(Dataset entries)
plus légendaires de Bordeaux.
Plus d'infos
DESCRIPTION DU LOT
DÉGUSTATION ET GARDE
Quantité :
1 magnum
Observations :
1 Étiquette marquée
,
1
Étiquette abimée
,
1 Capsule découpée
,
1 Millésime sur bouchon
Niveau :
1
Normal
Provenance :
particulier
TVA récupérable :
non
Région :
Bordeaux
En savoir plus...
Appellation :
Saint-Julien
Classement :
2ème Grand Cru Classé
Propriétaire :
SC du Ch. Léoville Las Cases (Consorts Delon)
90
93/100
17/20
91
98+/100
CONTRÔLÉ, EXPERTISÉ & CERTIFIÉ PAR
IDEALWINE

### Your task
Starting at the line that contains "DESCRIPTION DU LOT", copy each line through the last one in the records, exactly, and output nothing else.

### Completed exercise
DESCRIPTION DU LOT
DÉGUSTATION ET GARDE
Quantité :
1 magnum
Observations :
1 Étiquette marquée
,
1
Étiquette abimée
,
1 Capsule découpée
,
1 Millésime sur bouchon
Niveau :
1
Normal
Provenance :
particulier
TVA récupérable :
non
Région :
Bordeaux
En savoir plus...
Appellation :
Saint-Julien
Classement :
2ème Grand Cru Classé
Propriétaire :
SC du Ch. Léoville Las Cases (Consorts Delon)
90
93/100
17/20
91
98+/100
CONTRÔLÉ, EXPERTISÉ & CERTIFIÉ PAR
IDEALWINE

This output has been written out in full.